Task to carry out |
The records are to be copied in their entirety, exactly as given.

Provided material |
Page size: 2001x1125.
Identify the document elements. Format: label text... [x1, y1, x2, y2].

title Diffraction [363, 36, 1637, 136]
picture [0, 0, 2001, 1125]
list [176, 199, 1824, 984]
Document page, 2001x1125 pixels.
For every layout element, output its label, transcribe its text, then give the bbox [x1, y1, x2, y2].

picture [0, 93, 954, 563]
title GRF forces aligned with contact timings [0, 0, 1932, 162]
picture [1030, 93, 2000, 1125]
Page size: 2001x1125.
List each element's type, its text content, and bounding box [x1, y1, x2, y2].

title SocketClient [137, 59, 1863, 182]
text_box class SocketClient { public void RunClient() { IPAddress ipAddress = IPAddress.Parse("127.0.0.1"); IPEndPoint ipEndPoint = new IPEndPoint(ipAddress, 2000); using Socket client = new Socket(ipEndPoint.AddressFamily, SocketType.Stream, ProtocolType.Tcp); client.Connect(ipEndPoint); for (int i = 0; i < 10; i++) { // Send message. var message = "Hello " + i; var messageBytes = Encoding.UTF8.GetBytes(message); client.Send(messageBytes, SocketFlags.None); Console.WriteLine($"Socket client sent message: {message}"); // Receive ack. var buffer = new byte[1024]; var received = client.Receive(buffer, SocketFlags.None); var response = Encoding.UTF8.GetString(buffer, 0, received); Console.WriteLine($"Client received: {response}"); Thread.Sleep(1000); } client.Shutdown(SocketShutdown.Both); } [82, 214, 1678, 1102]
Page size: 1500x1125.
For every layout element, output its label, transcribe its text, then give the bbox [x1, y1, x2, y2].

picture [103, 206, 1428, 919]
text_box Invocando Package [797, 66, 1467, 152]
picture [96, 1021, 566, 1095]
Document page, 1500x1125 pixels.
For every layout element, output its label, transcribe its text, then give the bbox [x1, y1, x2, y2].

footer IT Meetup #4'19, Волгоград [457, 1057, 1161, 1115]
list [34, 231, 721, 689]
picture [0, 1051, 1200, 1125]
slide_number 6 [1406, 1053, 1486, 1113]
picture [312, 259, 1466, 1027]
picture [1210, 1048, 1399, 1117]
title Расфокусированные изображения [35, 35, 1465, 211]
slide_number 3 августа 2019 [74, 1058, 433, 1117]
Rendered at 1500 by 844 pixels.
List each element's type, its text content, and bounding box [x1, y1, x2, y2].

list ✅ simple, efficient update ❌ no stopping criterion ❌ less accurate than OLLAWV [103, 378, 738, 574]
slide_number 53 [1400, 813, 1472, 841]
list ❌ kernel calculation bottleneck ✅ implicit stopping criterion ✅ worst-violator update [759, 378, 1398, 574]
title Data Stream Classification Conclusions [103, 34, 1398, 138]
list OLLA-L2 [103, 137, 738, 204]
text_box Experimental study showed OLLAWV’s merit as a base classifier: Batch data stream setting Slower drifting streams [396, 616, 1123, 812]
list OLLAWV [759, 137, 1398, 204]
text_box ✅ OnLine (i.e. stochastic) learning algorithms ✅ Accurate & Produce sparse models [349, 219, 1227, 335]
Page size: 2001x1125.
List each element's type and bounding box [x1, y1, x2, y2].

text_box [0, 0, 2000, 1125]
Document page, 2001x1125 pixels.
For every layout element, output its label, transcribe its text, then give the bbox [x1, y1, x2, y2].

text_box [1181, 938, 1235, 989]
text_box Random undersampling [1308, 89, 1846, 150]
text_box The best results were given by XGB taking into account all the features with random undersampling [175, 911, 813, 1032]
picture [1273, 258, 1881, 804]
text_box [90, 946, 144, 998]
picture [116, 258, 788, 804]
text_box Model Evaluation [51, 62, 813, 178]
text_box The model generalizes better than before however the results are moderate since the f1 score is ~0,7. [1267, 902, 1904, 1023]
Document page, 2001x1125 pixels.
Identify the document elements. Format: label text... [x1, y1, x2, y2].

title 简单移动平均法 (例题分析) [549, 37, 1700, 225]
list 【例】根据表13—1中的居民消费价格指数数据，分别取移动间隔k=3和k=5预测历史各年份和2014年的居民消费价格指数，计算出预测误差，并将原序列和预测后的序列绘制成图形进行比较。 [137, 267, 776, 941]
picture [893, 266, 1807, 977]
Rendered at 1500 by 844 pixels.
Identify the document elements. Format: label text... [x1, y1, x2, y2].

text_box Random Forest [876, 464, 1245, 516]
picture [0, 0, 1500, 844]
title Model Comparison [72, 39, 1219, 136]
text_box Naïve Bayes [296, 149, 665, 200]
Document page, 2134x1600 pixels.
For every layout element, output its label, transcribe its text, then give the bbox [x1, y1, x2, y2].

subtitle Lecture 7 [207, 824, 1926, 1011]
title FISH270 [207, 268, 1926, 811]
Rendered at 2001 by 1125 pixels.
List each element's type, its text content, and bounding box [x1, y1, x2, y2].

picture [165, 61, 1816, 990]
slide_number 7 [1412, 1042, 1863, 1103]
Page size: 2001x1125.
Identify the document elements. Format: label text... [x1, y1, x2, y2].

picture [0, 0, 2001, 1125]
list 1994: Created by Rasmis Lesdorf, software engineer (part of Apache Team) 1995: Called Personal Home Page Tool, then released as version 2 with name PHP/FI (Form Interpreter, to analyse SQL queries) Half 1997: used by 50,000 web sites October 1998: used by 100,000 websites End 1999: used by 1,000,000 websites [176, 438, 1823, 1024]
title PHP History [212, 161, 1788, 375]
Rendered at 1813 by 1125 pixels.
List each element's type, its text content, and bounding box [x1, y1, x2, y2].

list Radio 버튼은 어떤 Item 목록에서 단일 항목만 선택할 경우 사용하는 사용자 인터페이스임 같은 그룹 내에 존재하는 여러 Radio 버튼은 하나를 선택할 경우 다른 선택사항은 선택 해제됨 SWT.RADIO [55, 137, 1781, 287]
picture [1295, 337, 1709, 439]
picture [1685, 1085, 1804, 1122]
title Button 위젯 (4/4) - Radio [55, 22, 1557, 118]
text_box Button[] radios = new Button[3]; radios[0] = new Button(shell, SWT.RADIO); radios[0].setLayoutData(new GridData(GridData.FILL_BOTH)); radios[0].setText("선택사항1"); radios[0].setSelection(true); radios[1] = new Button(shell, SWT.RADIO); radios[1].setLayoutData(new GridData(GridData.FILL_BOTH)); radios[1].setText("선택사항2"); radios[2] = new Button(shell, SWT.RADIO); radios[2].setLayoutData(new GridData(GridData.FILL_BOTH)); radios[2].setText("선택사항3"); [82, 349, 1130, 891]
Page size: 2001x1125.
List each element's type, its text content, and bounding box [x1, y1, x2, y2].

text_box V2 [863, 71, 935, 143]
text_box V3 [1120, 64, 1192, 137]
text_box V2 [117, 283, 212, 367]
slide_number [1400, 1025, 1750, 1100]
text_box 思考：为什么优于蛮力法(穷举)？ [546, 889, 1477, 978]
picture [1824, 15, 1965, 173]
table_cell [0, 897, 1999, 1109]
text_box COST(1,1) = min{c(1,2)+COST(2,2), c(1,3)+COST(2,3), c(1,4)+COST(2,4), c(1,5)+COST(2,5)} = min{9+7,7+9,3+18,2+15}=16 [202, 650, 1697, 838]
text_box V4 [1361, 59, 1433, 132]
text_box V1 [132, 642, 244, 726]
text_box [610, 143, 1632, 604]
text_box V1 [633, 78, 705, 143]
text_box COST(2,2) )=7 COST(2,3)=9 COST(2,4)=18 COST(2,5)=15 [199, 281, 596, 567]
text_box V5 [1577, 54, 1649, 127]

Written answer |
Page size: 2001x1125.
Identify the document elements. Format: label text... [x1, y1, x2, y2].

title Diffraction [363, 36, 1637, 136]
picture [0, 0, 2001, 1125]
list [176, 199, 1824, 984]
Document page, 2001x1125 pixels.
For every layout element, output its label, transcribe its text, then give the bbox [x1, y1, x2, y2].

picture [0, 93, 954, 563]
title GRF forces aligned with contact timings [0, 0, 1932, 162]
picture [1030, 93, 2000, 1125]
Page size: 2001x1125.
List each element's type, its text content, and bounding box [x1, y1, x2, y2].

title SocketClient [137, 59, 1863, 182]
text_box class SocketClient { public void RunClient() { IPAddress ipAddress = IPAddress.Parse("127.0.0.1"); IPEndPoint ipEndPoint = new IPEndPoint(ipAddress, 2000); using Socket client = new Socket(ipEndPoint.AddressFamily, SocketType.Stream, ProtocolType.Tcp); client.Connect(ipEndPoint); for (int i = 0; i < 10; i++) { // Send message. var message = "Hello " + i; var messageBytes = Encoding.UTF8.GetBytes(message); client.Send(messageBytes, SocketFlags.None); Console.WriteLine($"Socket client sent message: {message}"); // Receive ack. var buffer = new byte[1024]; var received = client.Receive(buffer, SocketFlags.None); var response = Encoding.UTF8.GetString(buffer, 0, received); Console.WriteLine($"Client received: {response}"); Thread.Sleep(1000); } client.Shutdown(SocketShutdown.Both); } [82, 214, 1678, 1102]
Page size: 1500x1125.
For every layout element, output its label, transcribe its text, then give the bbox [x1, y1, x2, y2].

picture [103, 206, 1428, 919]
text_box Invocando Package [797, 66, 1467, 152]
picture [96, 1021, 566, 1095]
Document page, 1500x1125 pixels.
For every layout element, output its label, transcribe its text, then give the bbox [x1, y1, x2, y2].

footer IT Meetup #4'19, Волгоград [457, 1057, 1161, 1115]
list [34, 231, 721, 689]
picture [0, 1051, 1200, 1125]
slide_number 6 [1406, 1053, 1486, 1113]
picture [312, 259, 1466, 1027]
picture [1210, 1048, 1399, 1117]
title Расфокусированные изображения [35, 35, 1465, 211]
slide_number 3 августа 2019 [74, 1058, 433, 1117]
Rendered at 1500 by 844 pixels.
List each element's type, its text content, and bounding box [x1, y1, x2, y2].

list ✅ simple, efficient update ❌ no stopping criterion ❌ less accurate than OLLAWV [103, 378, 738, 574]
slide_number 53 [1400, 813, 1472, 841]
list ❌ kernel calculation bottleneck ✅ implicit stopping criterion ✅ worst-violator update [759, 378, 1398, 574]
title Data Stream Classification Conclusions [103, 34, 1398, 138]
list OLLA-L2 [103, 137, 738, 204]
text_box Experimental study showed OLLAWV’s merit as a base classifier: Batch data stream setting Slower drifting streams [396, 616, 1123, 812]
list OLLAWV [759, 137, 1398, 204]
text_box ✅ OnLine (i.e. stochastic) learning algorithms ✅ Accurate & Produce sparse models [349, 219, 1227, 335]
Page size: 2001x1125.
List each element's type and bounding box [x1, y1, x2, y2].

text_box [0, 0, 2000, 1125]
Document page, 2001x1125 pixels.
For every layout element, output its label, transcribe its text, then give the bbox [x1, y1, x2, y2].

text_box [1181, 938, 1235, 989]
text_box Random undersampling [1308, 89, 1846, 150]
text_box The best results were given by XGB taking into account all the features with random undersampling [175, 911, 813, 1032]
picture [1273, 258, 1881, 804]
text_box [90, 946, 144, 998]
picture [116, 258, 788, 804]
text_box Model Evaluation [51, 62, 813, 178]
text_box The model generalizes better than before however the results are moderate since the f1 score is ~0,7. [1267, 902, 1904, 1023]
Document page, 2001x1125 pixels.
Identify the document elements. Format: label text... [x1, y1, x2, y2].

title 简单移动平均法 (例题分析) [549, 37, 1700, 225]
list 【例】根据表13—1中的居民消费价格指数数据，分别取移动间隔k=3和k=5预测历史各年份和2014年的居民消费价格指数，计算出预测误差，并将原序列和预测后的序列绘制成图形进行比较。 [137, 267, 776, 941]
picture [893, 266, 1807, 977]
Rendered at 1500 by 844 pixels.
Identify the document elements. Format: label text... [x1, y1, x2, y2].

text_box Random Forest [876, 464, 1245, 516]
picture [0, 0, 1500, 844]
title Model Comparison [72, 39, 1219, 136]
text_box Naïve Bayes [296, 149, 665, 200]
Document page, 2134x1600 pixels.
For every layout element, output its label, transcribe its text, then give the bbox [x1, y1, x2, y2].

subtitle Lecture 7 [207, 824, 1926, 1011]
title FISH270 [207, 268, 1926, 811]
Rendered at 2001 by 1125 pixels.
List each element's type, its text content, and bounding box [x1, y1, x2, y2].

picture [165, 61, 1816, 990]
slide_number 7 [1412, 1042, 1863, 1103]
Page size: 2001x1125.
Identify the document elements. Format: label text... [x1, y1, x2, y2].

picture [0, 0, 2001, 1125]
list 1994: Created by Rasmis Lesdorf, software engineer (part of Apache Team) 1995: Called Personal Home Page Tool, then released as version 2 with name PHP/FI (Form Interpreter, to analyse SQL queries) Half 1997: used by 50,000 web sites October 1998: used by 100,000 websites End 1999: used by 1,000,000 websites [176, 438, 1823, 1024]
title PHP History [212, 161, 1788, 375]
Rendered at 1813 by 1125 pixels.
List each element's type, its text content, and bounding box [x1, y1, x2, y2].

list Radio 버튼은 어떤 Item 목록에서 단일 항목만 선택할 경우 사용하는 사용자 인터페이스임 같은 그룹 내에 존재하는 여러 Radio 버튼은 하나를 선택할 경우 다른 선택사항은 선택 해제됨 SWT.RADIO [55, 137, 1781, 287]
picture [1295, 337, 1709, 439]
picture [1685, 1085, 1804, 1122]
title Button 위젯 (4/4) - Radio [55, 22, 1557, 118]
text_box Button[] radios = new Button[3]; radios[0] = new Button(shell, SWT.RADIO); radios[0].setLayoutData(new GridData(GridData.FILL_BOTH)); radios[0].setText("선택사항1"); radios[0].setSelection(true); radios[1] = new Button(shell, SWT.RADIO); radios[1].setLayoutData(new GridData(GridData.FILL_BOTH)); radios[1].setText("선택사항2"); radios[2] = new Button(shell, SWT.RADIO); radios[2].setLayoutData(new GridData(GridData.FILL_BOTH)); radios[2].setText("선택사항3"); [82, 349, 1130, 891]
Page size: 2001x1125.
List each element's type, its text content, and bounding box [x1, y1, x2, y2].

text_box V2 [863, 71, 935, 143]
text_box V3 [1120, 64, 1192, 137]
text_box V2 [117, 283, 212, 367]
slide_number [1400, 1025, 1750, 1100]
text_box 思考：为什么优于蛮力法(穷举)？ [546, 889, 1477, 978]
picture [1824, 15, 1965, 173]
table_cell [0, 897, 1999, 1109]
text_box COST(1,1) = min{c(1,2)+COST(2,2), c(1,3)+COST(2,3), c(1,4)+COST(2,4), c(1,5)+COST(2,5)} = min{9+7,7+9,3+18,2+15}=16 [202, 650, 1697, 838]
text_box V4 [1361, 59, 1433, 132]
text_box V1 [132, 642, 244, 726]
text_box [610, 143, 1632, 604]
text_box V1 [633, 78, 705, 143]
text_box COST(2,2) )=7 COST(2,3)=9 COST(2,4)=18 COST(2,5)=15 [199, 281, 596, 567]
text_box V5 [1577, 54, 1649, 127]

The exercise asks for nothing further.